Colombia cocaine production at all-time high, UN report claims
Pesticide spraying ban, unintended consequences of crop substitution program among the factors
Cultivation of the plant used to make cocaine has reached an all-time high in Colombia, a United Nations report says, adding pressure on President Ivan Duque to resume an aerial spraying program suspended by his predecessor over health concerns.
Data released Wednesday by the UN indicates Colombian coca cultivation increased 17 per cent to 171,000 hectares in 2017. This could mean cocaine production grew by an estimated 31 per cent to 1,379 tonnes.
The findings, based on satellite imagery and on-the-ground verification, track with those of a White House report earlier this year.
Colombia is a top U.S. ally in Latin America, but the boom in coca production has tested relations between them. U.S. President Donald Trump recently threatened to decertify Colombia as a partner in the war on drugs if it failed to reverse course.
Duque, when he took office last month, identified the coca surge as a national security risk. Officials have since said they want to resume aerial spraying of herbicide that was ended by former President Juan Manuel Santos three years ago amid peace talks with leftist rebels who were heavily involved in the drug trade.
Consumer price not changing dramatically
But jumpstarting the program will require taking on a constitutional court ruling that places strict limits on the use of the herbicide glyphosate. Some drug policy experts have also questioned the wisdom of bringing back the costly program when drug production has migrated to areas off-limits to spraying, like national parks.
"Our goal is to show dramatic results in the next four years," Duque said Wednesday after a meeting with his top military command. "We can at least eradicate more than 70 per cent of what we have today."
One solution under study by military officials is the use of drones, which fly at a lower altitude, preventing chemicals from drifting and destroying legal crops.
But longer term, experts say, there is no substitute for the costlier, more dangerous and time-consuming work of building up state institutions in long-neglected rural areas and providing peasant farmers with economically viable legal alternatives.
The government signed a peace accord in late 2016 with the Marxist Revolutionary Armed Forces of Colombia (FARC) guerrilla group, which was heavily involved in coca production. But new armed groups are now fighting over lucrative growing and trafficking routes.
Another factor may be the unintended consequences of a crop substitution strategy as a result of the detente, which was designed to wean growers off coca to other products. Some who previously never grew coca in previous years may be doing so to take advantage of the substitution plan subsidies — enrolment in the substitution program went from 54,000 families in 2017 to nearly 78,000 this year.
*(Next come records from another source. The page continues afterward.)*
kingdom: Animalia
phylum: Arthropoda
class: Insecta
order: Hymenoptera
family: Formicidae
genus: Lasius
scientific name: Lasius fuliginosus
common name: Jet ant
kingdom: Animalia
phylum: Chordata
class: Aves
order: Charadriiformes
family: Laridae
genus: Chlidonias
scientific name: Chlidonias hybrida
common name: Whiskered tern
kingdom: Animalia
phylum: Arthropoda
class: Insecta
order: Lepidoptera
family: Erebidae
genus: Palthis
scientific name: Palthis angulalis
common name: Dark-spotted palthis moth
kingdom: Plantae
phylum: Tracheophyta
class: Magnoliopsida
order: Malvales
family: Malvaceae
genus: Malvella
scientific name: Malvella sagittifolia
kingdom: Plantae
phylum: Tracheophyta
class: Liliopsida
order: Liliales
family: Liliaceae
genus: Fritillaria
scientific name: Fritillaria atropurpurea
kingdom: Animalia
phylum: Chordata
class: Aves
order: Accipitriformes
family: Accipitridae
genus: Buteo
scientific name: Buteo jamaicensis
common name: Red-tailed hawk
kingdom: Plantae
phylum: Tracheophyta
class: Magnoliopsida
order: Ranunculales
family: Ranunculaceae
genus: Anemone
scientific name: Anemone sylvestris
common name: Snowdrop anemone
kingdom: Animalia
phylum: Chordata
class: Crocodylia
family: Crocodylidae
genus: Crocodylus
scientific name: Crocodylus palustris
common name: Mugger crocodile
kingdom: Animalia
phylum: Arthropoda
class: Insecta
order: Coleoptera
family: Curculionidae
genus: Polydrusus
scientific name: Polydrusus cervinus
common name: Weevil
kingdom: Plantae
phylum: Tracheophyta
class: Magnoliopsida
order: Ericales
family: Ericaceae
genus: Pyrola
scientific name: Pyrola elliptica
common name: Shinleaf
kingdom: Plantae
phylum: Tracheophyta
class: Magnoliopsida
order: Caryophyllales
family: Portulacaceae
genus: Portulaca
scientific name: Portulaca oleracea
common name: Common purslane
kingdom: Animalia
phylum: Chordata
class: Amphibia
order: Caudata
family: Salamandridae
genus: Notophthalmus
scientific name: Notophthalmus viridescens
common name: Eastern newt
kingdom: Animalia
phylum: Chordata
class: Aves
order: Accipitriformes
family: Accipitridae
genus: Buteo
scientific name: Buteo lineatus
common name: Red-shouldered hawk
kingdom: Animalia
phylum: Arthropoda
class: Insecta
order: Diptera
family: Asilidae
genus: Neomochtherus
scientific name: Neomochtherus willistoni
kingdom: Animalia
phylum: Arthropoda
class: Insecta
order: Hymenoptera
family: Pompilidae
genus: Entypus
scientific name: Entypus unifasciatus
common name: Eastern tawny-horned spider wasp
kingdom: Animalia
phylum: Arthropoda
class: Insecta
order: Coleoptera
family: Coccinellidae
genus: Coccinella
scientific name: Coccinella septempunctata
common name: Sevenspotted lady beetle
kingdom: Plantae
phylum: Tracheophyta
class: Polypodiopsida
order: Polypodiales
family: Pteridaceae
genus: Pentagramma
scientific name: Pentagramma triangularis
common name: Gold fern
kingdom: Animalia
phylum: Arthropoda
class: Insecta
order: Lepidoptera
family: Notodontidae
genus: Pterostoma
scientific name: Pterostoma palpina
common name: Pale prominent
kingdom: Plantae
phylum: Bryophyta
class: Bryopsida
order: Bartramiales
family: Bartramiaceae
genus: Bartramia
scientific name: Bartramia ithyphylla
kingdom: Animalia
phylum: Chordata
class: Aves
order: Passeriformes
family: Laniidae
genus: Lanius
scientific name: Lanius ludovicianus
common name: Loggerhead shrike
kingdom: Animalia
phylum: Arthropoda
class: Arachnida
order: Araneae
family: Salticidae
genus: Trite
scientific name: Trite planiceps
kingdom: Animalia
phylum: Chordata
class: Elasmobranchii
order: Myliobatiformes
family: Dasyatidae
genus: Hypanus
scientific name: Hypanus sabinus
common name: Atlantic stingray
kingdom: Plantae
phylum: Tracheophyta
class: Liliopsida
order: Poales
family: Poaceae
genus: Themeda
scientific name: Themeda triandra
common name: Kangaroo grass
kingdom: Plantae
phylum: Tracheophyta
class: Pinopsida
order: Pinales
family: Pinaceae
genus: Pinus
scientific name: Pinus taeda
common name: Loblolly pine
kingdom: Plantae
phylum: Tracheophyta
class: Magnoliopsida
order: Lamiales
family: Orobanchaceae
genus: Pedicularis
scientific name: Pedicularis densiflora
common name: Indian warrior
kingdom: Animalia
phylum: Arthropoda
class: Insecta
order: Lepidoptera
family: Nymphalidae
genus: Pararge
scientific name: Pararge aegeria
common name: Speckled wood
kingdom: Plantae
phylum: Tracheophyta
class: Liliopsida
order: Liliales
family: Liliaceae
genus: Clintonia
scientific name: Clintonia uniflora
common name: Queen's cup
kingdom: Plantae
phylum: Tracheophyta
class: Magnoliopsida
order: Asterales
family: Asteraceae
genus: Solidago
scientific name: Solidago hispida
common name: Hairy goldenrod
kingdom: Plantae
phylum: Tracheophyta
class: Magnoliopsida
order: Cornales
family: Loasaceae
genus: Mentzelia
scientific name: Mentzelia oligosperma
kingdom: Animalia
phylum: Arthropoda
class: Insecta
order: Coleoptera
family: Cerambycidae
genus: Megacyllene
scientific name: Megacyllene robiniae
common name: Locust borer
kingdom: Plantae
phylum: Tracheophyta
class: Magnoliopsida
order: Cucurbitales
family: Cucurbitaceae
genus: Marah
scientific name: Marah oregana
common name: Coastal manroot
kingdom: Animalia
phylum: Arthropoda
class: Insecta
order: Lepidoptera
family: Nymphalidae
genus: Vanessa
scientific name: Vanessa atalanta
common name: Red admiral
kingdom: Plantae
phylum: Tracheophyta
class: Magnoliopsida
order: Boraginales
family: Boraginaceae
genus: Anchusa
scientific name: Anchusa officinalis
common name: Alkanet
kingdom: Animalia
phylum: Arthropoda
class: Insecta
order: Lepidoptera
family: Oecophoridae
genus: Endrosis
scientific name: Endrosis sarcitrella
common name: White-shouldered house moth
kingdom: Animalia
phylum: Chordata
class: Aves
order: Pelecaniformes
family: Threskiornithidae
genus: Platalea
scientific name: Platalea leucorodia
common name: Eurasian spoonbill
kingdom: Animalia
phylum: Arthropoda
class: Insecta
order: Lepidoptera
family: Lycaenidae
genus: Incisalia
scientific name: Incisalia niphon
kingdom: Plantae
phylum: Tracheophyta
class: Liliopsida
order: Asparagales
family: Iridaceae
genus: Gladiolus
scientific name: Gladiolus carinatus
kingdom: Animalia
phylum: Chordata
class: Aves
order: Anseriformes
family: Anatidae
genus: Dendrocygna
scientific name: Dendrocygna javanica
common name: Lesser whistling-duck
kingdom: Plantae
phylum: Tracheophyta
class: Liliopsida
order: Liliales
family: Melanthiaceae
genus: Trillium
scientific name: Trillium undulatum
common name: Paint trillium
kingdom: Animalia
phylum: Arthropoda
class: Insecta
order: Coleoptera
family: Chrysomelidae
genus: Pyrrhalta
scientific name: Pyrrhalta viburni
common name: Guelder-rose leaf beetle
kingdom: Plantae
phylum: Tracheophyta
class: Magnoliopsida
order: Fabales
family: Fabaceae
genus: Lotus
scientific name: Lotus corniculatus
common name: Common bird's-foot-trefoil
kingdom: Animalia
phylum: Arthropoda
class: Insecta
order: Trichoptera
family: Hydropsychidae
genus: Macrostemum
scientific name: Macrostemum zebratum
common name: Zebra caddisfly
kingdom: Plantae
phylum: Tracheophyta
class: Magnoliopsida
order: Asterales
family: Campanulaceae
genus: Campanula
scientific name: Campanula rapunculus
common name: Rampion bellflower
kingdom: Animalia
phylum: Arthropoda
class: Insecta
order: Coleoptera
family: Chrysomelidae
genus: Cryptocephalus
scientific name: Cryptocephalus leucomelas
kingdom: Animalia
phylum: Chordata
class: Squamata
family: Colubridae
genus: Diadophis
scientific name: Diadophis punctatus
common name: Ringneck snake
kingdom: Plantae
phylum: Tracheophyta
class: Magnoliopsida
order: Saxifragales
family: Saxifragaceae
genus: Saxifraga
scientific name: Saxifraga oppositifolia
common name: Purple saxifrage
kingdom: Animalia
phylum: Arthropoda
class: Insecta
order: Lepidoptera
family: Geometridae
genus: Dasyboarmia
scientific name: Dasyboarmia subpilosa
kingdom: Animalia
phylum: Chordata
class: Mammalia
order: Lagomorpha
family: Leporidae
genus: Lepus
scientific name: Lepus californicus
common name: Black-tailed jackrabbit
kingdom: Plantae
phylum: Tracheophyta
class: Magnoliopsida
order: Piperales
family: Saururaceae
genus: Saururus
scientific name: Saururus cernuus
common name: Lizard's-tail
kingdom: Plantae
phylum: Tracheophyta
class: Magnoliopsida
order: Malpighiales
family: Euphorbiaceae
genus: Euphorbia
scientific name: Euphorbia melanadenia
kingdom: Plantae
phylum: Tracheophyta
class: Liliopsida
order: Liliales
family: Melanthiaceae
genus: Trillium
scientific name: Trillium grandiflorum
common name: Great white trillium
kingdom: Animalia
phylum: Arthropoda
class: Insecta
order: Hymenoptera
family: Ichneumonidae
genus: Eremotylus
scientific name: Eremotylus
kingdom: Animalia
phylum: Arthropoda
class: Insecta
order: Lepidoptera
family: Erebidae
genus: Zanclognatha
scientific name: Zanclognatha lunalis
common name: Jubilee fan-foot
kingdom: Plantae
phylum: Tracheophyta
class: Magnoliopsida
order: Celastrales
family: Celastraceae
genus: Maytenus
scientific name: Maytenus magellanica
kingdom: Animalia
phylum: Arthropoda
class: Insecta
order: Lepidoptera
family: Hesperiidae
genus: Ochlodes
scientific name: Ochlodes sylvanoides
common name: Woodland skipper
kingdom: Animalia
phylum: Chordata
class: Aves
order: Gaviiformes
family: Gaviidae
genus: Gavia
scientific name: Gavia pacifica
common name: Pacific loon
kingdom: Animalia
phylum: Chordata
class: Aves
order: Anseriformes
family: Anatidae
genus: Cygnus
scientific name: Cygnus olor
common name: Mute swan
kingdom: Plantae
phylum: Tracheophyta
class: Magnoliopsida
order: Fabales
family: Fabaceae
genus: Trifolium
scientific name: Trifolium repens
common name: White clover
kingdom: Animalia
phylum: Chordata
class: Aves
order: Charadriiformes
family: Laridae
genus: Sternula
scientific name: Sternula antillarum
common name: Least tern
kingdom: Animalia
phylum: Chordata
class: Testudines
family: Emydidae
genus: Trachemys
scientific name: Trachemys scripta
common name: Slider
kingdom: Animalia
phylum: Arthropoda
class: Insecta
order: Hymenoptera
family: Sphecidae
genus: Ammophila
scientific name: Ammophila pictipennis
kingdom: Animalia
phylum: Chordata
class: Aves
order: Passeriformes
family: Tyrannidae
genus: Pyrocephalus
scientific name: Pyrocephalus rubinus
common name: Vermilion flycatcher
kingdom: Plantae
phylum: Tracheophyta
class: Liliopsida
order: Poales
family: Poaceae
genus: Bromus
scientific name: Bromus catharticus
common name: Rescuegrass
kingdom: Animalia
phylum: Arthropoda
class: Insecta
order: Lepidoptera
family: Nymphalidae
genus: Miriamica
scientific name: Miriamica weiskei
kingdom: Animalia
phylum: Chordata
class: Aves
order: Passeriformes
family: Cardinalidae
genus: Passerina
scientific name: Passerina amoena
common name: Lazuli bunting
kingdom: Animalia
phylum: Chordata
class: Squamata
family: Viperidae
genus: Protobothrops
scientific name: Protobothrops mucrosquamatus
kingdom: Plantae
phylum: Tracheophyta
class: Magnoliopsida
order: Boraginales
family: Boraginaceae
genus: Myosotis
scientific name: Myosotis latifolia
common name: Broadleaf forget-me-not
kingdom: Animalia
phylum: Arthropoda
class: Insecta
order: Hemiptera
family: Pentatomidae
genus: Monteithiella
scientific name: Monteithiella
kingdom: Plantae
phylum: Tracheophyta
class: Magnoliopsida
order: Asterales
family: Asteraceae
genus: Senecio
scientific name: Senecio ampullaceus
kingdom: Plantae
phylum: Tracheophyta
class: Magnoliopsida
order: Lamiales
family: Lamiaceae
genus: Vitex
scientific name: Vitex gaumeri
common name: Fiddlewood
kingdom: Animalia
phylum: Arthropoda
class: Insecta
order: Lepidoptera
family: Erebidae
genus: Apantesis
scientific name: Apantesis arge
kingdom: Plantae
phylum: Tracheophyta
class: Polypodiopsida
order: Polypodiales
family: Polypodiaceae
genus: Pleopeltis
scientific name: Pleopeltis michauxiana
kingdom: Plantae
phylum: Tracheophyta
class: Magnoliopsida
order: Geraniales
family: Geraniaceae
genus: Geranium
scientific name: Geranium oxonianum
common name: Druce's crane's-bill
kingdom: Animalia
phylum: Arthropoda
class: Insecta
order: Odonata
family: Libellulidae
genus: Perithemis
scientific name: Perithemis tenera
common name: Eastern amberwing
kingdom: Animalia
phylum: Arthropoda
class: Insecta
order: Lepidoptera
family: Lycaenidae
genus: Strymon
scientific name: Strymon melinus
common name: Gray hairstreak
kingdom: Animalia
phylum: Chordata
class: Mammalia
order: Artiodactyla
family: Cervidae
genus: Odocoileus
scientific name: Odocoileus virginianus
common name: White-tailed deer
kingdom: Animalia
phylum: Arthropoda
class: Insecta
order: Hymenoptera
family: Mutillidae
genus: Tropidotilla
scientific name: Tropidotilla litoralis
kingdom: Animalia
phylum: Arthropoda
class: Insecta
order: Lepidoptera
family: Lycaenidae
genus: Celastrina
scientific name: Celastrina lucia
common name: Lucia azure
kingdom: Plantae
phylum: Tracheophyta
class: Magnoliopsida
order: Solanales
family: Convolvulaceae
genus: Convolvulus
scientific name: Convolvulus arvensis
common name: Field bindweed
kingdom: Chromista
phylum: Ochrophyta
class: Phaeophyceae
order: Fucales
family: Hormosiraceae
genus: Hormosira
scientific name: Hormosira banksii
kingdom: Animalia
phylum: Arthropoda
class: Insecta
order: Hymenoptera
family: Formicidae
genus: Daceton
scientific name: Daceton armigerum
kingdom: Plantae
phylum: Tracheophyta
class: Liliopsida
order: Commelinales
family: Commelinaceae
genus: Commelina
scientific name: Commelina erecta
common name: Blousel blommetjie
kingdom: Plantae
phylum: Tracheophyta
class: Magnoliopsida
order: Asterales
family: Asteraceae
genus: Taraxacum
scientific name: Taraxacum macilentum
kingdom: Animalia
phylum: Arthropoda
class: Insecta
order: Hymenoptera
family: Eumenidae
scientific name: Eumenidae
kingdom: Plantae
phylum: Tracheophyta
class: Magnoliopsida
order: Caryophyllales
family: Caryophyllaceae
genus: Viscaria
As in years past, the bulk of coca production in 2017 was concentrated in Colombia's southern region. Coca cultivation in Narino province alone surpassed 45,735 hectares — more than the entire amount found in Peru, the world's second-largest cocaine supplier after Colombia.
The UN said the increased supply has not resulted in any major drop in cocaine prices globally, although purity levels have risen considerably, according to U.S. and European drug enforcement officials.